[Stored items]
—————
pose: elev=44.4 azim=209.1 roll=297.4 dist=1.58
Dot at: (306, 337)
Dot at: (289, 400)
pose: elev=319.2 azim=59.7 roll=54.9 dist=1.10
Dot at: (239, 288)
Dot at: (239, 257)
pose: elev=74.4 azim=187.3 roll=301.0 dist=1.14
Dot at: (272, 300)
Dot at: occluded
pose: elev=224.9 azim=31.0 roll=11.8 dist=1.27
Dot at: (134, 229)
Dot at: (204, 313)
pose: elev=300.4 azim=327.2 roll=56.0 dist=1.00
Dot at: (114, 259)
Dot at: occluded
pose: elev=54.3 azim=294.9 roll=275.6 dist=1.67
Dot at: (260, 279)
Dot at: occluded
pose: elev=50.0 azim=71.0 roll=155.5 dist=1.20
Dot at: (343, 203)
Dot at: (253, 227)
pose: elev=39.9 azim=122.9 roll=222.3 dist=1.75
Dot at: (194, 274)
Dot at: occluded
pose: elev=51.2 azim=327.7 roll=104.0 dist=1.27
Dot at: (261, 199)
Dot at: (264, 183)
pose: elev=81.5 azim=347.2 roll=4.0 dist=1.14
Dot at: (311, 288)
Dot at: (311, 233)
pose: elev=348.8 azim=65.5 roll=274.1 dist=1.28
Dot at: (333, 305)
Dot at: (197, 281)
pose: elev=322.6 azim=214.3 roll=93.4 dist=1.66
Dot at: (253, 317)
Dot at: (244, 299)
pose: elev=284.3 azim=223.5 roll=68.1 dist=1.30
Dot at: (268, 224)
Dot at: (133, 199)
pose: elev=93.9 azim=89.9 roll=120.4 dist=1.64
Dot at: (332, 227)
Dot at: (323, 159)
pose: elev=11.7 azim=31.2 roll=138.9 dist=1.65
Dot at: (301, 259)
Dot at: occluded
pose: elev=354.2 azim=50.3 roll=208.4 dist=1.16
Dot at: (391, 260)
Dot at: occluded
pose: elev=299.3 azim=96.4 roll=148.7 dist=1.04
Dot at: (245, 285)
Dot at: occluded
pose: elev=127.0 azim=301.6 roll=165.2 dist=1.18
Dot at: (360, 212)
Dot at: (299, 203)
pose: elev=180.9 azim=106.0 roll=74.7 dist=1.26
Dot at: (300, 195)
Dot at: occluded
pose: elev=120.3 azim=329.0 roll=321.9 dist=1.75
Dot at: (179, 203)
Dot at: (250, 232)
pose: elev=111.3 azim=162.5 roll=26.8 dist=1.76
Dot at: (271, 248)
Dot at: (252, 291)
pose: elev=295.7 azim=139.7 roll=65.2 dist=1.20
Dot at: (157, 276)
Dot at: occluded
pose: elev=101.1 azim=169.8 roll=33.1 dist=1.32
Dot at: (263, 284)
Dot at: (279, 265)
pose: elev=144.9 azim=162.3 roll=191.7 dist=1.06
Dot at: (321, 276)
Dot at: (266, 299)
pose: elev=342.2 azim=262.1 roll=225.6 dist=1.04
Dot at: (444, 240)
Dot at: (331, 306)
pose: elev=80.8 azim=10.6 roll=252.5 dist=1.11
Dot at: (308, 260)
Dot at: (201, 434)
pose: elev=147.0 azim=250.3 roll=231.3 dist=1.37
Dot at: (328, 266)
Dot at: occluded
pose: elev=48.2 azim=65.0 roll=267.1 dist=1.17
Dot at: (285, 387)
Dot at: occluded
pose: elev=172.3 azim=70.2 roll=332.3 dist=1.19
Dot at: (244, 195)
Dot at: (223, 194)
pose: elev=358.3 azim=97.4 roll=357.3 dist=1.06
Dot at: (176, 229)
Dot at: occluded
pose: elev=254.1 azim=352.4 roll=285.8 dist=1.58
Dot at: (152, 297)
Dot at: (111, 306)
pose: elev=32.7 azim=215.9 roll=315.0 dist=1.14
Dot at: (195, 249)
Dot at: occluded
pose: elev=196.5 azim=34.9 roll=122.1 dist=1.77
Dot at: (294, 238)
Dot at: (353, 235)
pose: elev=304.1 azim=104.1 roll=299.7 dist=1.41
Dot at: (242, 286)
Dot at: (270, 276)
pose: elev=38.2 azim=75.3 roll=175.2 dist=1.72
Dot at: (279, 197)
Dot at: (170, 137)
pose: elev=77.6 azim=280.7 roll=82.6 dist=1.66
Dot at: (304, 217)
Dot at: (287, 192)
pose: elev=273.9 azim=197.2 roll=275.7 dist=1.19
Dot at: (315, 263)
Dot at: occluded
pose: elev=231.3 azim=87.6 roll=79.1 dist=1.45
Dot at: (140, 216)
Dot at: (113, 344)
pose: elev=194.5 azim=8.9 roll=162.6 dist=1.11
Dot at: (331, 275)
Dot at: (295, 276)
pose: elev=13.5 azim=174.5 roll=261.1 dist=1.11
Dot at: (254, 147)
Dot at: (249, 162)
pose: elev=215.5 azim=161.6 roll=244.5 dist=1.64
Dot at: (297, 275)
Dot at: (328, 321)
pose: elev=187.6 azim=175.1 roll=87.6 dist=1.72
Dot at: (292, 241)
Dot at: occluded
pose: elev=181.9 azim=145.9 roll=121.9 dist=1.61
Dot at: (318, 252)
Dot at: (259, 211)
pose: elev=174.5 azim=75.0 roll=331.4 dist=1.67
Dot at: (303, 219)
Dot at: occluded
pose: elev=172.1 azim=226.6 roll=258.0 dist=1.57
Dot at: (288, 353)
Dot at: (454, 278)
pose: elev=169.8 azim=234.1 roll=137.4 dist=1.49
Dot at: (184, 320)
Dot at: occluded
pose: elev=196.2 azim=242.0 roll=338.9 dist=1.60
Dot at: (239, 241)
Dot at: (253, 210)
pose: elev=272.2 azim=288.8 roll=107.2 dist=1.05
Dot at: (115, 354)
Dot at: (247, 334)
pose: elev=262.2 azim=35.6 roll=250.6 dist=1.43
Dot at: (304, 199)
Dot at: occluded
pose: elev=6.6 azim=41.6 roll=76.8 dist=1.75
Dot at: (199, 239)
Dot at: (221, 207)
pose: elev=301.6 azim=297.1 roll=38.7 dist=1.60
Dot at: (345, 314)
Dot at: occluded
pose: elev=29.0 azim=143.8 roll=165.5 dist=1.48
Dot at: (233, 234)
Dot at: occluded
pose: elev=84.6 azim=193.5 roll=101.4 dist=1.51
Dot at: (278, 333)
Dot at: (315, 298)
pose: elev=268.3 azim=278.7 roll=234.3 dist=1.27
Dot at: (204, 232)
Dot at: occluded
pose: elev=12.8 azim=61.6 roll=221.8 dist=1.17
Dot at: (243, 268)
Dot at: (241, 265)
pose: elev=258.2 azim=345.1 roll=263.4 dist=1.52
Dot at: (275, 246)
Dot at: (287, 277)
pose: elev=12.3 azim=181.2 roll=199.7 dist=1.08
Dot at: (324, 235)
—————
Starting at the line that has "pose: elev=39.9 azim=122.9" and ending after the line that has "Dot at: (197, 281)", write the lines out again, swapping "pose" for "view" and leaving everything else unchanged.

view: elev=39.9 azim=122.9 roll=222.3 dist=1.75
Dot at: (194, 274)
Dot at: occluded
view: elev=51.2 azim=327.7 roll=104.0 dist=1.27
Dot at: (261, 199)
Dot at: (264, 183)
view: elev=81.5 azim=347.2 roll=4.0 dist=1.14
Dot at: (311, 288)
Dot at: (311, 233)
view: elev=348.8 azim=65.5 roll=274.1 dist=1.28
Dot at: (333, 305)
Dot at: (197, 281)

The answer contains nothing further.